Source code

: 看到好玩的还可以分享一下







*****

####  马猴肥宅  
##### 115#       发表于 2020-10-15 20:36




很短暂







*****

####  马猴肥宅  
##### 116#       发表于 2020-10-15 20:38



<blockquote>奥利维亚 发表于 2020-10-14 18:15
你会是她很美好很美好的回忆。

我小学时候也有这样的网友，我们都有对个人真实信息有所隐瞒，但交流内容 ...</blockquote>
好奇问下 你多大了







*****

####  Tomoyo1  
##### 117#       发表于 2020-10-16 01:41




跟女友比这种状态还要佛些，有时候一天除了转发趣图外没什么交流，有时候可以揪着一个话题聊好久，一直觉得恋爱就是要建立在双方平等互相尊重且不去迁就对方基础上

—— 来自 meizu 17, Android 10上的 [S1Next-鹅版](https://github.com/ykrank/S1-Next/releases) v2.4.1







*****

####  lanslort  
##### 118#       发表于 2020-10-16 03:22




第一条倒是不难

**To do**
Give all of the entries again, exactly.

**Response area**
Source code

: 看到好玩的还可以分享一下







*****

####  马猴肥宅  
##### 115#       发表于 2020-10-15 20:36




很短暂







*****

####  马猴肥宅  
##### 116#       发表于 2020-10-15 20:38



<blockquote>奥利维亚 发表于 2020-10-14 18:15
你会是她很美好很美好的回忆。

我小学时候也有这样的网友，我们都有对个人真实信息有所隐瞒，但交流内容 ...</blockquote>
好奇问下 你多大了







*****

####  Tomoyo1  
##### 117#       发表于 2020-10-16 01:41




跟女友比这种状态还要佛些，有时候一天除了转发趣图外没什么交流，有时候可以揪着一个话题聊好久，一直觉得恋爱就是要建立在双方平等互相尊重且不去迁就对方基础上

—— 来自 meizu 17, Android 10上的 [S1Next-鹅版](https://github.com/ykrank/S1-Next/releases) v2.4.1







*****

####  lanslort  
##### 118#       发表于 2020-10-16 03:22




第一条倒是不难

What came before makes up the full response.